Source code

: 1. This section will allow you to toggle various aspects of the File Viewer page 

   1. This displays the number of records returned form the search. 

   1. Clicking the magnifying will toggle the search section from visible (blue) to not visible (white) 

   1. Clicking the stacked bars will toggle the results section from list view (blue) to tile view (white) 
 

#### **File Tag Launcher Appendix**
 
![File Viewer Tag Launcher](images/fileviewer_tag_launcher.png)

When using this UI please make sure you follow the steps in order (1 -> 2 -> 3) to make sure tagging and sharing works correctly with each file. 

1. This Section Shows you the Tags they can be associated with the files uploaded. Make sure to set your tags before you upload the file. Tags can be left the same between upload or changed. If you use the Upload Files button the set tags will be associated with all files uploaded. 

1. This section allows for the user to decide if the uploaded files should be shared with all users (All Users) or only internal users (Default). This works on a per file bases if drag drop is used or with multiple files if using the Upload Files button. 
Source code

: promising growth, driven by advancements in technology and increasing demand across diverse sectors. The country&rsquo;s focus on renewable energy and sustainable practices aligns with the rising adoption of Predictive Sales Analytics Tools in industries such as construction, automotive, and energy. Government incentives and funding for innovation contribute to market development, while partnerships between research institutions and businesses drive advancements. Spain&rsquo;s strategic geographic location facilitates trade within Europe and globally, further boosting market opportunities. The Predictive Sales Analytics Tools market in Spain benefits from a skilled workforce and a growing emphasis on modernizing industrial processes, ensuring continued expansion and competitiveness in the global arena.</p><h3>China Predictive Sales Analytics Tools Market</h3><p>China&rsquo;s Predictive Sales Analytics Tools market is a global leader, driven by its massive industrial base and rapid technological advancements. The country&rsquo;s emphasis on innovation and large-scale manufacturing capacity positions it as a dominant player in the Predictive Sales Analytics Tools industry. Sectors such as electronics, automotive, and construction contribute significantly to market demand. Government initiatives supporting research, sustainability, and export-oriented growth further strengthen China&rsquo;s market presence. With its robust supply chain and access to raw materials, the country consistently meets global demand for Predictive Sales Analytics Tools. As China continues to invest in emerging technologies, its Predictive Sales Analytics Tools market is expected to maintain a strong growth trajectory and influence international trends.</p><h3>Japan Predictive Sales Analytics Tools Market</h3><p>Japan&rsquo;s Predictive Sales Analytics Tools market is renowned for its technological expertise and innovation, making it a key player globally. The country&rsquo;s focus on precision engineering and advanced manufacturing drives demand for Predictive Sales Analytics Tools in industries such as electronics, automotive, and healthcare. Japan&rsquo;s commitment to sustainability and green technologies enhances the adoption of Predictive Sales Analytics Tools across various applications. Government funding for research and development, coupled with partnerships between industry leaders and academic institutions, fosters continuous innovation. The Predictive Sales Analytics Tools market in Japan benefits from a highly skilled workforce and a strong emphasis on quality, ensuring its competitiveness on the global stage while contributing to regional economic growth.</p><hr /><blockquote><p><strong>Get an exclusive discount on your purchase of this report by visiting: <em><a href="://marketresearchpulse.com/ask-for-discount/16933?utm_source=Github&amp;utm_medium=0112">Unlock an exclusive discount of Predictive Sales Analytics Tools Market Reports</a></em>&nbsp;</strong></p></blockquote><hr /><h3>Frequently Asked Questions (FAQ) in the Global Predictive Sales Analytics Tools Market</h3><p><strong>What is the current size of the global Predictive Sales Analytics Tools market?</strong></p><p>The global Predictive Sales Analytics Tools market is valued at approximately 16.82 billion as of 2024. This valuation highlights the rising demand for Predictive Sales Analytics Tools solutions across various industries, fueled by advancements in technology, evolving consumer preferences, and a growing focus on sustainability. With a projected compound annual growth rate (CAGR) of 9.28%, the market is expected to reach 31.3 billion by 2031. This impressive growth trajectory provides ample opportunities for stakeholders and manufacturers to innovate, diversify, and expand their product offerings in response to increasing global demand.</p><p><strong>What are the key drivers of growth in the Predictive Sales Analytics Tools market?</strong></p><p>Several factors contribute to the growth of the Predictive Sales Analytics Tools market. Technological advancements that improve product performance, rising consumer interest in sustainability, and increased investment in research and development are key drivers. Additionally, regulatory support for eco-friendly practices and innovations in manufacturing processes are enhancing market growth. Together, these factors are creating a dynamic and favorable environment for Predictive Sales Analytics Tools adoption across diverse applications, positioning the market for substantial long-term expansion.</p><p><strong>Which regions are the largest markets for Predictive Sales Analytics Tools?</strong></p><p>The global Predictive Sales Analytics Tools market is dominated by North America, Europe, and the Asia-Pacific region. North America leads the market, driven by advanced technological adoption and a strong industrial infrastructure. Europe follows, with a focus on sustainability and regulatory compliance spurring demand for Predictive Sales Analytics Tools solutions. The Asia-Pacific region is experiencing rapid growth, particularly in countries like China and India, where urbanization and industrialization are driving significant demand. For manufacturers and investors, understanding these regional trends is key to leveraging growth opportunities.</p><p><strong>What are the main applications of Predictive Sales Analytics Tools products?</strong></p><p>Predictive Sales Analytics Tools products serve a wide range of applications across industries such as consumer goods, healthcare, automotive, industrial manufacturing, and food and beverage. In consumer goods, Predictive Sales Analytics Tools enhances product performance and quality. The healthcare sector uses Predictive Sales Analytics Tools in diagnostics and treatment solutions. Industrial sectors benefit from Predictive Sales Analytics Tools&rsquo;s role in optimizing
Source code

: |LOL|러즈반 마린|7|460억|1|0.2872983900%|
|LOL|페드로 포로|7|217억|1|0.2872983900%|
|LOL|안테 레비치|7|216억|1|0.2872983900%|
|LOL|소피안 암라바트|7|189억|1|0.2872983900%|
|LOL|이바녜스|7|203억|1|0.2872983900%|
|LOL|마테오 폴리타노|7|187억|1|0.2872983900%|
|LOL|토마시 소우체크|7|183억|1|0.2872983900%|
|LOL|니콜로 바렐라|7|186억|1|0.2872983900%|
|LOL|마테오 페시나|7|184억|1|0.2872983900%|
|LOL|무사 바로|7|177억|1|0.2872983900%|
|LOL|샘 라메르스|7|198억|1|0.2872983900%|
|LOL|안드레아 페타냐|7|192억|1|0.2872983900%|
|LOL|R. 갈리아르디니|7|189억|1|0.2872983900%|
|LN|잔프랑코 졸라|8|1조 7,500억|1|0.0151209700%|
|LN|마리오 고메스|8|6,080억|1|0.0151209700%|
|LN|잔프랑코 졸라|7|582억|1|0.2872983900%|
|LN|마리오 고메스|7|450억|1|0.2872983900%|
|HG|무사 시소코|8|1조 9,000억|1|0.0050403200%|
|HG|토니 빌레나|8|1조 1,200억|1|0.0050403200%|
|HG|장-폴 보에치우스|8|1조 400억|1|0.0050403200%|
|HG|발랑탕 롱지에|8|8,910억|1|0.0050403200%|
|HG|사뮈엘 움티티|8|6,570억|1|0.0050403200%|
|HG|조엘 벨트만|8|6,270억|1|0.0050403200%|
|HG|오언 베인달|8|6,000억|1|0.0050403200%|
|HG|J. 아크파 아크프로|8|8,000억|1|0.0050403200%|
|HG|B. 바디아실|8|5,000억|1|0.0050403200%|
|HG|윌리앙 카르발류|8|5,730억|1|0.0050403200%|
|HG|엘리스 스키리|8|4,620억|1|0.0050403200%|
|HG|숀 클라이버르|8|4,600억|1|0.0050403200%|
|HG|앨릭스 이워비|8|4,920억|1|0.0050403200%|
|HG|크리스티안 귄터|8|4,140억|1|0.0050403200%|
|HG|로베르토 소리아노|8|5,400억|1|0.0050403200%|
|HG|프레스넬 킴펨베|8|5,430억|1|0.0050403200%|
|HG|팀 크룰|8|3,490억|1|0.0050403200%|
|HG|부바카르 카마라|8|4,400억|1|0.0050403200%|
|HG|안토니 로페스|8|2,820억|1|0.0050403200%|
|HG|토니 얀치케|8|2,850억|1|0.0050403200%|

——————

-- EXERCISE --
Transcribe the material above in full.

-- SOLUTION --
Source code

: 1. This section will allow you to toggle various aspects of the File Viewer page 

   1. This displays the number of records returned form the search. 

   1. Clicking the magnifying will toggle the search section from visible (blue) to not visible (white) 

   1. Clicking the stacked bars will toggle the results section from list view (blue) to tile view (white) 
 

#### **File Tag Launcher Appendix**
 
![File Viewer Tag Launcher](images/fileviewer_tag_launcher.png)

When using this UI please make sure you follow the steps in order (1 -> 2 -> 3) to make sure tagging and sharing works correctly with each file. 

1. This Section Shows you the Tags they can be associated with the files uploaded. Make sure to set your tags before you upload the file. Tags can be left the same between upload or changed. If you use the Upload Files button the set tags will be associated with all files uploaded. 

1. This section allows for the user to decide if the uploaded files should be shared with all users (All Users) or only internal users (Default). This works on a per file bases if drag drop is used or with multiple files if using the Upload Files button. 
Source code

: promising growth, driven by advancements in technology and increasing demand across diverse sectors. The country&rsquo;s focus on renewable energy and sustainable practices aligns with the rising adoption of Predictive Sales Analytics Tools in industries such as construction, automotive, and energy. Government incentives and funding for innovation contribute to market development, while partnerships between research institutions and businesses drive advancements. Spain&rsquo;s strategic geographic location facilitates trade within Europe and globally, further boosting market opportunities. The Predictive Sales Analytics Tools market in Spain benefits from a skilled workforce and a growing emphasis on modernizing industrial processes, ensuring continued expansion and competitiveness in the global arena.</p><h3>China Predictive Sales Analytics Tools Market</h3><p>China&rsquo;s Predictive Sales Analytics Tools market is a global leader, driven by its massive industrial base and rapid technological advancements. The country&rsquo;s emphasis on innovation and large-scale manufacturing capacity positions it as a dominant player in the Predictive Sales Analytics Tools industry. Sectors such as electronics, automotive, and construction contribute significantly to market demand. Government initiatives supporting research, sustainability, and export-oriented growth further strengthen China&rsquo;s market presence. With its robust supply chain and access to raw materials, the country consistently meets global demand for Predictive Sales Analytics Tools. As China continues to invest in emerging technologies, its Predictive Sales Analytics Tools market is expected to maintain a strong growth trajectory and influence international trends.</p><h3>Japan Predictive Sales Analytics Tools Market</h3><p>Japan&rsquo;s Predictive Sales Analytics Tools market is renowned for its technological expertise and innovation, making it a key player globally. The country&rsquo;s focus on precision engineering and advanced manufacturing drives demand for Predictive Sales Analytics Tools in industries such as electronics, automotive, and healthcare. Japan&rsquo;s commitment to sustainability and green technologies enhances the adoption of Predictive Sales Analytics Tools across various applications. Government funding for research and development, coupled with partnerships between industry leaders and academic institutions, fosters continuous innovation. The Predictive Sales Analytics Tools market in Japan benefits from a highly skilled workforce and a strong emphasis on quality, ensuring its competitiveness on the global stage while contributing to regional economic growth.</p><hr /><blockquote><p><strong>Get an exclusive discount on your purchase of this report by visiting: <em><a href="://marketresearchpulse.com/ask-for-discount/16933?utm_source=Github&amp;utm_medium=0112">Unlock an exclusive discount of Predictive Sales Analytics Tools Market Reports</a></em>&nbsp;</strong></p></blockquote><hr /><h3>Frequently Asked Questions (FAQ) in the Global Predictive Sales Analytics Tools Market</h3><p><strong>What is the current size of the global Predictive Sales Analytics Tools market?</strong></p><p>The global Predictive Sales Analytics Tools market is valued at approximately 16.82 billion as of 2024. This valuation highlights the rising demand for Predictive Sales Analytics Tools solutions across various industries, fueled by advancements in technology, evolving consumer preferences, and a growing focus on sustainability. With a projected compound annual growth rate (CAGR) of 9.28%, the market is expected to reach 31.3 billion by 2031. This impressive growth trajectory provides ample opportunities for stakeholders and manufacturers to innovate, diversify, and expand their product offerings in response to increasing global demand.</p><p><strong>What are the key drivers of growth in the Predictive Sales Analytics Tools market?</strong></p><p>Several factors contribute to the growth of the Predictive Sales Analytics Tools market. Technological advancements that improve product performance, rising consumer interest in sustainability, and increased investment in research and development are key drivers. Additionally, regulatory support for eco-friendly practices and innovations in manufacturing processes are enhancing market growth. Together, these factors are creating a dynamic and favorable environment for Predictive Sales Analytics Tools adoption across diverse applications, positioning the market for substantial long-term expansion.</p><p><strong>Which regions are the largest markets for Predictive Sales Analytics Tools?</strong></p><p>The global Predictive Sales Analytics Tools market is dominated by North America, Europe, and the Asia-Pacific region. North America leads the market, driven by advanced technological adoption and a strong industrial infrastructure. Europe follows, with a focus on sustainability and regulatory compliance spurring demand for Predictive Sales Analytics Tools solutions. The Asia-Pacific region is experiencing rapid growth, particularly in countries like China and India, where urbanization and industrialization are driving significant demand. For manufacturers and investors, understanding these regional trends is key to leveraging growth opportunities.</p><p><strong>What are the main applications of Predictive Sales Analytics Tools products?</strong></p><p>Predictive Sales Analytics Tools products serve a wide range of applications across industries such as consumer goods, healthcare, automotive, industrial manufacturing, and food and beverage. In consumer goods, Predictive Sales Analytics Tools enhances product performance and quality. The healthcare sector uses Predictive Sales Analytics Tools in diagnostics and treatment solutions. Industrial sectors benefit from Predictive Sales Analytics Tools&rsquo;s role in optimizing
Source code

: |LOL|러즈반 마린|7|460억|1|0.2872983900%|
|LOL|페드로 포로|7|217억|1|0.2872983900%|
|LOL|안테 레비치|7|216억|1|0.2872983900%|
|LOL|소피안 암라바트|7|189억|1|0.2872983900%|
|LOL|이바녜스|7|203억|1|0.2872983900%|
|LOL|마테오 폴리타노|7|187억|1|0.2872983900%|
|LOL|토마시 소우체크|7|183억|1|0.2872983900%|
|LOL|니콜로 바렐라|7|186억|1|0.2872983900%|
|LOL|마테오 페시나|7|184억|1|0.2872983900%|
|LOL|무사 바로|7|177억|1|0.2872983900%|
|LOL|샘 라메르스|7|198억|1|0.2872983900%|
|LOL|안드레아 페타냐|7|192억|1|0.2872983900%|
|LOL|R. 갈리아르디니|7|189억|1|0.2872983900%|
|LN|잔프랑코 졸라|8|1조 7,500억|1|0.0151209700%|
|LN|마리오 고메스|8|6,080억|1|0.0151209700%|
|LN|잔프랑코 졸라|7|582억|1|0.2872983900%|
|LN|마리오 고메스|7|450억|1|0.2872983900%|
|HG|무사 시소코|8|1조 9,000억|1|0.0050403200%|
|HG|토니 빌레나|8|1조 1,200억|1|0.0050403200%|
|HG|장-폴 보에치우스|8|1조 400억|1|0.0050403200%|
|HG|발랑탕 롱지에|8|8,910억|1|0.0050403200%|
|HG|사뮈엘 움티티|8|6,570억|1|0.0050403200%|
|HG|조엘 벨트만|8|6,270억|1|0.0050403200%|
|HG|오언 베인달|8|6,000억|1|0.0050403200%|
|HG|J. 아크파 아크프로|8|8,000억|1|0.0050403200%|
|HG|B. 바디아실|8|5,000억|1|0.0050403200%|
|HG|윌리앙 카르발류|8|5,730억|1|0.0050403200%|
|HG|엘리스 스키리|8|4,620억|1|0.0050403200%|
|HG|숀 클라이버르|8|4,600억|1|0.0050403200%|
|HG|앨릭스 이워비|8|4,920억|1|0.0050403200%|
|HG|크리스티안 귄터|8|4,140억|1|0.0050403200%|
|HG|로베르토 소리아노|8|5,400억|1|0.0050403200%|
|HG|프레스넬 킴펨베|8|5,430억|1|0.0050403200%|
|HG|팀 크룰|8|3,490억|1|0.0050403200%|
|HG|부바카르 카마라|8|4,400억|1|0.0050403200%|
|HG|안토니 로페스|8|2,820억|1|0.0050403200%|
|HG|토니 얀치케|8|2,850억|1|0.0050403200%|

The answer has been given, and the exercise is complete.